We can be a little more specific about such choices. Staying with the axe murderer, it should be plain that more than one imperative/moral principle is relevant to the situation. Certainly we should tell the truth; but do we not also have a duty to protect an innocent man from harm? Further, do we not have an obligation to fight evil? We are confronted with a conflict of values here. Unfortunately, as far as I know, there is no explicit discussion of this issue in Kant. One could assume, however, that his general approach of distinguishing the lesser from the greater evil should be applied.
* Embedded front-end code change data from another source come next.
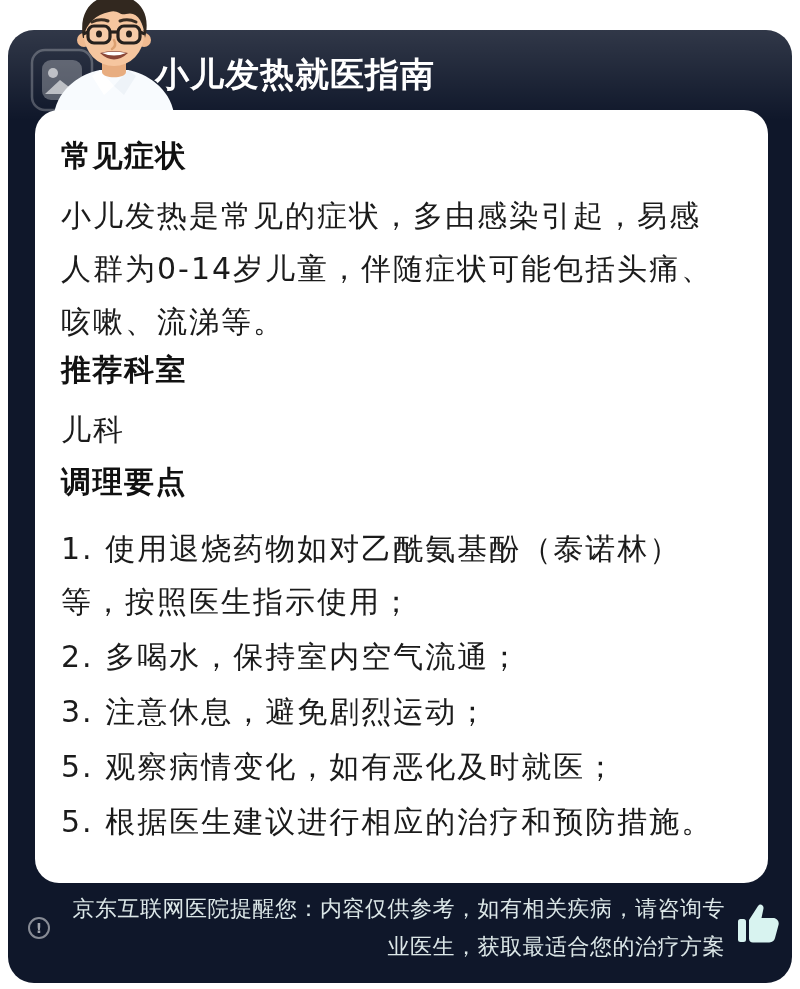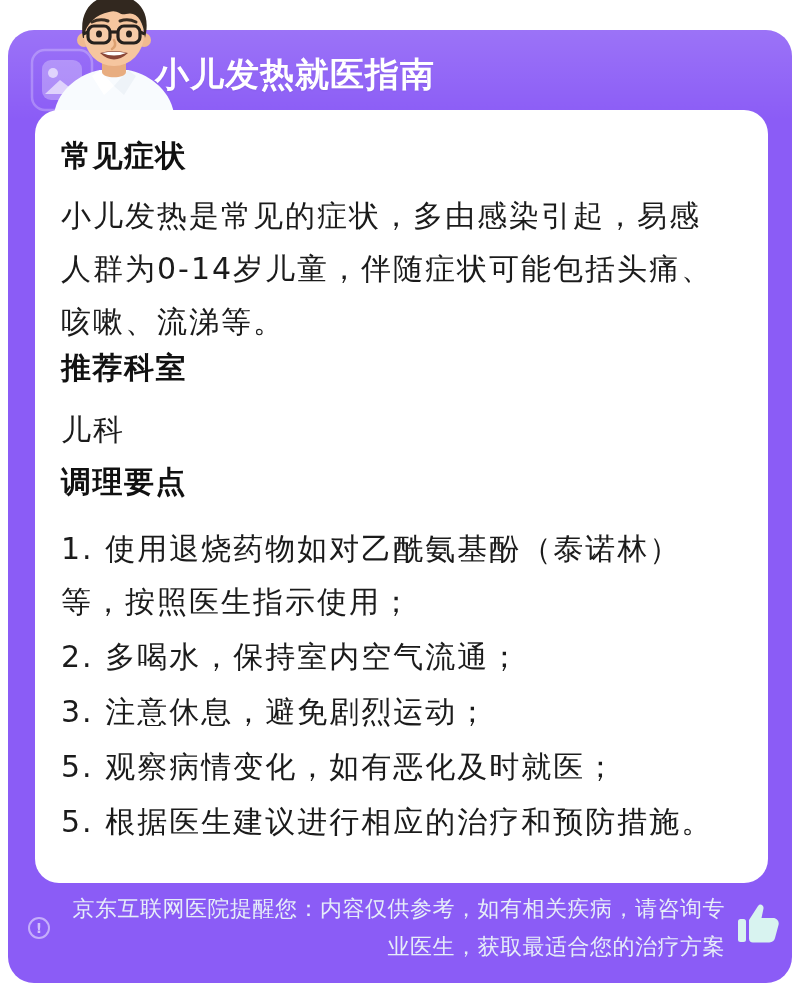--- a/index.html
+++ b/index.html
@@ -11,7 +11,7 @@
   }
   .panel {
     position:absolute; left:8px; top:30px; width:784px; height:953px;
-    background:#8b5cf6; border-radius:26px;
+    background:#0f172a; border-radius:26px;
   }
   .header-glow {
     position:absolute; left:0; top:0; width:100%; height:90px;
I think Kant might say that although lying is never right, it might be the lesser evil in some cases.

The Logic of Kant’s Morality

I turn finally to Professor Kupperman’s case against Kant’s moral system. He claims from the very beginning of his article ‘A Messy Derivation of the Categorical Imperative’ (Philosophy, Vol.77, no.302, 2002) that Kant has provided no reason-based derivation of his categorical imperative. I am puzzled by Kupperman’s failure to see the logical grounding of Kant’s case, because I am not aware of any gap in it, as I read the stages of Kant’s exposition – as follows:

1. The commonsense view that there are moral imperatives which are not purely subjective and can be reasonably discussed presupposes a rational grounding for those imperatives. Knowledge of the facts, although indispensable, is therefore not enough, and feelings cannot provide a reliable basis, for they are subjective and may even change within a person through changing circumstances.

2. So if reason as a guide to action (ie, practical reason) is to be a necessary presupposition of genuine morality, what guidance can it offer? Once we have taken away any guidelines rooted not in reason but in human nature or in the nature of the world (which would be guidelines based on facts rather than reason), only one imperative (the categorical), based on the nature of reason itself, remains. This is: be consistent!
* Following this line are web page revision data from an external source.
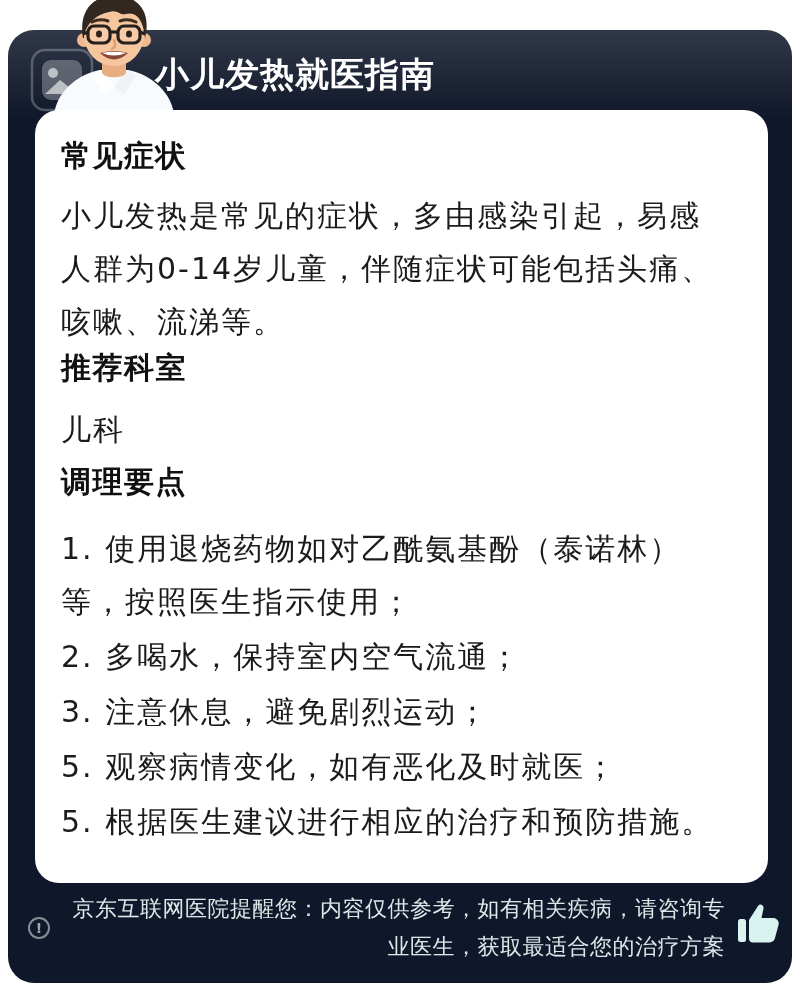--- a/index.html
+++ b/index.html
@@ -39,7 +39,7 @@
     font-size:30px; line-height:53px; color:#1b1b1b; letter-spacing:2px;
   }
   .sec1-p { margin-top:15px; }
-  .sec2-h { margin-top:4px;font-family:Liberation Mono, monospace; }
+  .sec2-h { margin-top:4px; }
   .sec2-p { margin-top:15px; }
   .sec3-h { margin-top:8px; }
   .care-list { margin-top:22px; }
3. Such an imperative does not tell you what to do – just as ‘be logical!’ does not tell you what to say in an article. It can only act as a criterion for any principle of action you are considering. Like its traditional popular equivalent formulations, such as ‘Do unto others…’ or ‘What’s sauce for the goose…’, it just insists on impartiality, or fairness. It is breached if you want to make an exception for yourself or a special group of people.

4. Good will, that is, a will determined by practical reason, is the only thing good without qualification. To creatures such as us, who are not purely rational, this imperative presents itself as a duty. All this, according to Kant, is implied in our taking morality seriously. To Kant, the capacity to legislate for our actions by the reason within us makes us free and distinguishes human beings from everything else in the world, which is governed instead by external laws – as we too are when we simply follow our instincts. Rather, this freedom, the capacity to act morally, gives us dignity, and makes us deserving of respect.

5. Because making free choices guided by reason is good without qualification, a version of the categorical imperative tells us not to prevent the exercise of such free choices in any rational being – as long as they do not interfere with the choices of others. This is Kant’s second formulation of the categorical imperative in the second Critique, which bids us to treat humanity, in ourselves and others, as an end and never as a mere means.

All this is clearly not Kant’s random invention, but spells out – as in his other Critiques – what is implied in beliefs we take for granted. It strikes me as a coherent argument. Where are the logical gaps in his argument here?

© Prof. Peter Rickman 2011

Peter Rickman was for many years head of the (now-closed) philosophy unit at City University in London.